* What this task involves *
In full and without changes, output the data.

* Records for this task *

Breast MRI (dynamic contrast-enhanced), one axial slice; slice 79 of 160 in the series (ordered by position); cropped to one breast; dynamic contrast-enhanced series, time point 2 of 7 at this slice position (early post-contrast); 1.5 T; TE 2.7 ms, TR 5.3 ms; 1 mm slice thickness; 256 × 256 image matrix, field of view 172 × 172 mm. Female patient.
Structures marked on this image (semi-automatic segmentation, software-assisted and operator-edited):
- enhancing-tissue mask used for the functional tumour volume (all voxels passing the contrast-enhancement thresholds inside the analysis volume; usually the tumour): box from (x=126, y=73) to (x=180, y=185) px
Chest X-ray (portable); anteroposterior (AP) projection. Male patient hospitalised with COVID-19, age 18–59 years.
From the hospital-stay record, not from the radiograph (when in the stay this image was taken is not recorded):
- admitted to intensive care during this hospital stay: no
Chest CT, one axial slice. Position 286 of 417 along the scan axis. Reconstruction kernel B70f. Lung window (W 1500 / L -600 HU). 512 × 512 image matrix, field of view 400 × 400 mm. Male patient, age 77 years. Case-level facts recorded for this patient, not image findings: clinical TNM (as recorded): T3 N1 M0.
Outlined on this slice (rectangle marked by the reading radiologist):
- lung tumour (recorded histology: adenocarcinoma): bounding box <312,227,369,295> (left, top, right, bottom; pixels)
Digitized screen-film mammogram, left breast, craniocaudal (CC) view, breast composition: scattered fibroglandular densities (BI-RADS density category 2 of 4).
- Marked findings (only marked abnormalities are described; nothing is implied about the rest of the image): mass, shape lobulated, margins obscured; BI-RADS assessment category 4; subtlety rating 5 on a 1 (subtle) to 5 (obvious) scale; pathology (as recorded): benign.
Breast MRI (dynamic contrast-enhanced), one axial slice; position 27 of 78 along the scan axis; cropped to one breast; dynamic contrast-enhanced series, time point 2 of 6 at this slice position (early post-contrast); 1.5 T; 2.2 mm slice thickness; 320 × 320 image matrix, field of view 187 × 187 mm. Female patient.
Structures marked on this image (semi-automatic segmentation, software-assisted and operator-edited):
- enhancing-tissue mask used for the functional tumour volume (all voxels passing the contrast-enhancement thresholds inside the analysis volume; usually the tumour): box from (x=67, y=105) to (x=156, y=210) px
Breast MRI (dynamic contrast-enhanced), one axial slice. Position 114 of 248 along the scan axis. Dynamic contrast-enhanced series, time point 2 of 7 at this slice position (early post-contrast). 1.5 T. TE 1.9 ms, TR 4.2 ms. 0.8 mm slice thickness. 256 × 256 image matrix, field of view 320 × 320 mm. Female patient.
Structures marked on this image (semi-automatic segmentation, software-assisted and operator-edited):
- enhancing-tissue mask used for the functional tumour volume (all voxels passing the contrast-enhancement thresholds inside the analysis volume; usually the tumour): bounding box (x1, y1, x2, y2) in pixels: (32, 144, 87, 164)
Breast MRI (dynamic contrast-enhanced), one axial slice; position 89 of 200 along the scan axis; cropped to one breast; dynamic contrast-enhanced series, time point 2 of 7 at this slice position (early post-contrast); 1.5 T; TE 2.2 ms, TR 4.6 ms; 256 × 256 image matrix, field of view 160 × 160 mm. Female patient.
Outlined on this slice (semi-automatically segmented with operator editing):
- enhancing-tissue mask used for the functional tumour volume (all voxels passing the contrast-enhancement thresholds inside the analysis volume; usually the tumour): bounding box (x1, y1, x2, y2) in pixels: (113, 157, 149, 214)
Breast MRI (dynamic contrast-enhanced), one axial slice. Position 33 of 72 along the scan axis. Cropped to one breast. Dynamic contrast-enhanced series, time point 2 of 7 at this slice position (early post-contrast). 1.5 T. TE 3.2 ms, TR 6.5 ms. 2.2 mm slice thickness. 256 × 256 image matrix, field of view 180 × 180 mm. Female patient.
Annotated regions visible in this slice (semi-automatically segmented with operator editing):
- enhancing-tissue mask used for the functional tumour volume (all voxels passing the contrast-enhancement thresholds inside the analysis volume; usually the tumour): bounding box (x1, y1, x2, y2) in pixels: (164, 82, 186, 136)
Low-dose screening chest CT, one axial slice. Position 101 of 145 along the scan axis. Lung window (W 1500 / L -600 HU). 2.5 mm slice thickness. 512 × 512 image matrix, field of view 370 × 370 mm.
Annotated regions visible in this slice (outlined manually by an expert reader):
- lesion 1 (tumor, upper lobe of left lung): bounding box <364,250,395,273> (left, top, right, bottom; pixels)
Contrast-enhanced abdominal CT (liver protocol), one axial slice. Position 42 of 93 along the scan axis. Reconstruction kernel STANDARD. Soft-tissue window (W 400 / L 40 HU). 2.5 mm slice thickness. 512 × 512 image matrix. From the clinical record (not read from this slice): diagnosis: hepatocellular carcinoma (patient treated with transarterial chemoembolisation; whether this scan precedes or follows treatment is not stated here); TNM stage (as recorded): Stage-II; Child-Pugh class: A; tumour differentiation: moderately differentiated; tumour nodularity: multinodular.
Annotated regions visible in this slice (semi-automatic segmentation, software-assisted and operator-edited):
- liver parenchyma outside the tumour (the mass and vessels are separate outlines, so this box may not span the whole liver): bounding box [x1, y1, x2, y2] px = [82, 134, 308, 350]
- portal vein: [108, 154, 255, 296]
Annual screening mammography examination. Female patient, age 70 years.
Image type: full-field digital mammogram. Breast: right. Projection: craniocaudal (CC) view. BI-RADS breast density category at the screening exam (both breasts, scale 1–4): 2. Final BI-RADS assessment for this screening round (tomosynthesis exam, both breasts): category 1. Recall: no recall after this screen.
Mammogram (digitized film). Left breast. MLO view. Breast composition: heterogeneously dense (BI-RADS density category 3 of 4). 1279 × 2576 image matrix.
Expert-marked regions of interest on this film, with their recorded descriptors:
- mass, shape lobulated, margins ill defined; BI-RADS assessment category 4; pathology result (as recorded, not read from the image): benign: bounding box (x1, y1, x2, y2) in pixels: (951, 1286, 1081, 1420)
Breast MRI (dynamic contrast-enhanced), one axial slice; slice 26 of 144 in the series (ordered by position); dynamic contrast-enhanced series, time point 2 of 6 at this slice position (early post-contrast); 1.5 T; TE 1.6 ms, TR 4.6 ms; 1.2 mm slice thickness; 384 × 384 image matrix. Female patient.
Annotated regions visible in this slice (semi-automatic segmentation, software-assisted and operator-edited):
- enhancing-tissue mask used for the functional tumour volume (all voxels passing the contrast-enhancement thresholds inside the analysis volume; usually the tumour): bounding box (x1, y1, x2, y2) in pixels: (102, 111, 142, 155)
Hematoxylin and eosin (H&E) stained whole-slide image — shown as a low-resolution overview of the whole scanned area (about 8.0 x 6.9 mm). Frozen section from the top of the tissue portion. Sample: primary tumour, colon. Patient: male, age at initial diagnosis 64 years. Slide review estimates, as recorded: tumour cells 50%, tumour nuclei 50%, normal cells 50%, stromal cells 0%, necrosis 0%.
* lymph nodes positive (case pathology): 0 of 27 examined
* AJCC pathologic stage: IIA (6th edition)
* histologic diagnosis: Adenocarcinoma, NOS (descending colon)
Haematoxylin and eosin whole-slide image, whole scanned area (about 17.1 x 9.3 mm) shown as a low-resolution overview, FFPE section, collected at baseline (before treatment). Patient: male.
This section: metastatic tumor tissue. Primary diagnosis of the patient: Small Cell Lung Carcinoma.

* Final answer *
Breast MRI (dynamic contrast-enhanced), one axial slice; slice 79 of 160 in the series (ordered by position); cropped to one breast; dynamic contrast-enhanced series, time point 2 of 7 at this slice position (early post-contrast); 1.5 T; TE 2.7 ms, TR 5.3 ms; 1 mm slice thickness; 256 × 256 image matrix, field of view 172 × 172 mm. Female patient.
Structures marked on this image (semi-automatic segmentation, software-assisted and operator-edited):
- enhancing-tissue mask used for the functional tumour volume (all voxels passing the contrast-enhancement thresholds inside the analysis volume; usually the tumour): box from (x=126, y=73) to (x=180, y=185) px
Chest X-ray (portable); anteroposterior (AP) projection. Male patient hospitalised with COVID-19, age 18–59 years.
From the hospital-stay record, not from the radiograph (when in the stay this image was taken is not recorded):
- admitted to intensive care during this hospital stay: no
Chest CT, one axial slice. Position 286 of 417 along the scan axis. Reconstruction kernel B70f. Lung window (W 1500 / L -600 HU). 512 × 512 image matrix, field of view 400 × 400 mm. Male patient, age 77 years. Case-level facts recorded for this patient, not image findings: clinical TNM (as recorded): T3 N1 M0.
Outlined on this slice (rectangle marked by the reading radiologist):
- lung tumour (recorded histology: adenocarcinoma): bounding box <312,227,369,295> (left, top, right, bottom; pixels)
Digitized screen-film mammogram, left breast, craniocaudal (CC) view, breast composition: scattered fibroglandular densities (BI-RADS density category 2 of 4).
- Marked findings (only marked abnormalities are described; nothing is implied about the rest of the image): mass, shape lobulated, margins obscured; BI-RADS assessment category 4; subtlety rating 5 on a 1 (subtle) to 5 (obvious) scale; pathology (as recorded): benign.
Breast MRI (dynamic contrast-enhanced), one axial slice; position 27 of 78 along the scan axis; cropped to one breast; dynamic contrast-enhanced series, time point 2 of 6 at this slice position (early post-contrast); 1.5 T; 2.2 mm slice thickness; 320 × 320 image matrix, field of view 187 × 187 mm. Female patient.
Structures marked on this image (semi-automatic segmentation, software-assisted and operator-edited):
- enhancing-tissue mask used for the functional tumour volume (all voxels passing the contrast-enhancement thresholds inside the analysis volume; usually the tumour): box from (x=67, y=105) to (x=156, y=210) px
Breast MRI (dynamic contrast-enhanced), one axial slice. Position 114 of 248 along the scan axis. Dynamic contrast-enhanced series, time point 2 of 7 at this slice position (early post-contrast). 1.5 T. TE 1.9 ms, TR 4.2 ms. 0.8 mm slice thickness. 256 × 256 image matrix, field of view 320 × 320 mm. Female patient.
Structures marked on this image (semi-automatic segmentation, software-assisted and operator-edited):
- enhancing-tissue mask used for the functional tumour volume (all voxels passing the contrast-enhancement thresholds inside the analysis volume; usually the tumour): bounding box (x1, y1, x2, y2) in pixels: (32, 144, 87, 164)
Breast MRI (dynamic contrast-enhanced), one axial slice; position 89 of 200 along the scan axis; cropped to one breast; dynamic contrast-enhanced series, time point 2 of 7 at this slice position (early post-contrast); 1.5 T; TE 2.2 ms, TR 4.6 ms; 256 × 256 image matrix, field of view 160 × 160 mm. Female patient.
Outlined on this slice (semi-automatically segmented with operator editing):
- enhancing-tissue mask used for the functional tumour volume (all voxels passing the contrast-enhancement thresholds inside the analysis volume; usually the tumour): bounding box (x1, y1, x2, y2) in pixels: (113, 157, 149, 214)
Breast MRI (dynamic contrast-enhanced), one axial slice. Position 33 of 72 along the scan axis. Cropped to one breast. Dynamic contrast-enhanced series, time point 2 of 7 at this slice position (early post-contrast). 1.5 T. TE 3.2 ms, TR 6.5 ms. 2.2 mm slice thickness. 256 × 256 image matrix, field of view 180 × 180 mm. Female patient.
Annotated regions visible in this slice (semi-automatically segmented with operator editing):
- enhancing-tissue mask used for the functional tumour volume (all voxels passing the contrast-enhancement thresholds inside the analysis volume; usually the tumour): bounding box (x1, y1, x2, y2) in pixels: (164, 82, 186, 136)
Low-dose screening chest CT, one axial slice. Position 101 of 145 along the scan axis. Lung window (W 1500 / L -600 HU). 2.5 mm slice thickness. 512 × 512 image matrix, field of view 370 × 370 mm.
Annotated regions visible in this slice (outlined manually by an expert reader):
- lesion 1 (tumor, upper lobe of left lung): bounding box <364,250,395,273> (left, top, right, bottom; pixels)
Contrast-enhanced abdominal CT (liver protocol), one axial slice. Position 42 of 93 along the scan axis. Reconstruction kernel STANDARD. Soft-tissue window (W 400 / L 40 HU). 2.5 mm slice thickness. 512 × 512 image matrix. From the clinical record (not read from this slice): diagnosis: hepatocellular carcinoma (patient treated with transarterial chemoembolisation; whether this scan precedes or follows treatment is not stated here); TNM stage (as recorded): Stage-II; Child-Pugh class: A; tumour differentiation: moderately differentiated; tumour nodularity: multinodular.
Annotated regions visible in this slice (semi-automatic segmentation, software-assisted and operator-edited):
- liver parenchyma outside the tumour (the mass and vessels are separate outlines, so this box may not span the whole liver): bounding box [x1, y1, x2, y2] px = [82, 134, 308, 350]
- portal vein: [108, 154, 255, 296]
Annual screening mammography examination. Female patient, age 70 years.
Image type: full-field digital mammogram. Breast: right. Projection: craniocaudal (CC) view. BI-RADS breast density category at the screening exam (both breasts, scale 1–4): 2. Final BI-RADS assessment for this screening round (tomosynthesis exam, both breasts): category 1. Recall: no recall after this screen.
Mammogram (digitized film). Left breast. MLO view. Breast composition: heterogeneously dense (BI-RADS density category 3 of 4). 1279 × 2576 image matrix.
Expert-marked regions of interest on this film, with their recorded descriptors:
- mass, shape lobulated, margins ill defined; BI-RADS assessment category 4; pathology result (as recorded, not read from the image): benign: bounding box (x1, y1, x2, y2) in pixels: (951, 1286, 1081, 1420)
Breast MRI (dynamic contrast-enhanced), one axial slice; slice 26 of 144 in the series (ordered by position); dynamic contrast-enhanced series, time point 2 of 6 at this slice position (early post-contrast); 1.5 T; TE 1.6 ms, TR 4.6 ms; 1.2 mm slice thickness; 384 × 384 image matrix. Female patient.
Annotated regions visible in this slice (semi-automatic segmentation, software-assisted and operator-edited):
- enhancing-tissue mask used for the functional tumour volume (all voxels passing the contrast-enhancement thresholds inside the analysis volume; usually the tumour): bounding box (x1, y1, x2, y2) in pixels: (102, 111, 142, 155)
Hematoxylin and eosin (H&E) stained whole-slide image — shown as a low-resolution overview of the whole scanned area (about 8.0 x 6.9 mm). Frozen section from the top of the tissue portion. Sample: primary tumour, colon. Patient: male, age at initial diagnosis 64 years. Slide review estimates, as recorded: tumour cells 50%, tumour nuclei 50%, normal cells 50%, stromal cells 0%, necrosis 0%.
* lymph nodes positive (case pathology): 0 of 27 examined
* AJCC pathologic stage: IIA (6th edition)
* histologic diagnosis: Adenocarcinoma, NOS (descending colon)
Haematoxylin and eosin whole-slide image, whole scanned area (about 17.1 x 9.3 mm) shown as a low-resolution overview, FFPE section, collected at baseline (before treatment). Patient: male.
This section: metastatic tumor tissue. Primary diagnosis of the patient: Small Cell Lung Carcinoma.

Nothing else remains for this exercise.